TEXT:

**********

Debt Payoff Calculator

Compare snowball vs avalanche methods to find the fastest, cheapest way to become debt-free.

Debt Payoff Calculator

Compare snowball vs avalanche strategies

Pay off highest interest rate debts first to minimize total interest.

Debt #1
Debt #2
Debt #3

Total monthly payment: $675

Debt-Free In

2 years 11 months

Using Avalanche method

Total interest paid: $3,268

Total Debt

$20,000

starting balance

Total Paid

$23,268

principal + interest

Monthly Payment

$675

mins + extra

Payoff Order

3

debts to pay

Strategy Comparison

Avalanche

2 years 11 months

Interest: $3,268

Snowball

2 years 11 months

Interest: $3,434

Avalanche saves $165 in interest

Payoff Order (Avalanche)

  1. 1Credit Card 1
  2. 2Credit Card 2
  3. 3Car Loan

How to Use This Calculator

Enter each of your debts with the balance, interest rate, and minimum monthly payment. Add as many debts as you have using the "Add Debt" button.

**********

TO DO:
[a] From the debt payoff calculator page, reproduce the passage that begins at the words "Compare snowball vs avalanche methods" and stops after "minimize total interest.".
[b] Answer these from the debt payoff calculator page, one answer per line:
(i) What total debt does the page show as the starting balance?
(ii) How much interest does the page list for the Snowball method?
(iii) Which debt comes third in the Avalanche payoff order?

ENTRIES SHOWN:
**********

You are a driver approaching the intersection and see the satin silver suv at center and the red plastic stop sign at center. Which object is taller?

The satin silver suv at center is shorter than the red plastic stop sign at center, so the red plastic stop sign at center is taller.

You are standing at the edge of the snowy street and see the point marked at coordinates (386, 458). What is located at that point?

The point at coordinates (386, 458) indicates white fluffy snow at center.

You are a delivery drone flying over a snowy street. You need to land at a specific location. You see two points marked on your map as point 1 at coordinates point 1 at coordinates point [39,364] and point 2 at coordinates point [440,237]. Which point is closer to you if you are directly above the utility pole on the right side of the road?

**********

ANSWERS IN ORDER:
[a]
Compare snowball vs avalanche methods to find the fastest, cheapest way to become debt-free.

Debt Payoff Calculator

Compare snowball vs avalanche strategies

Pay off highest interest rate debts first to minimize total interest.

[b]
(i) $20,000
(ii) $3,434
(iii) Car Loan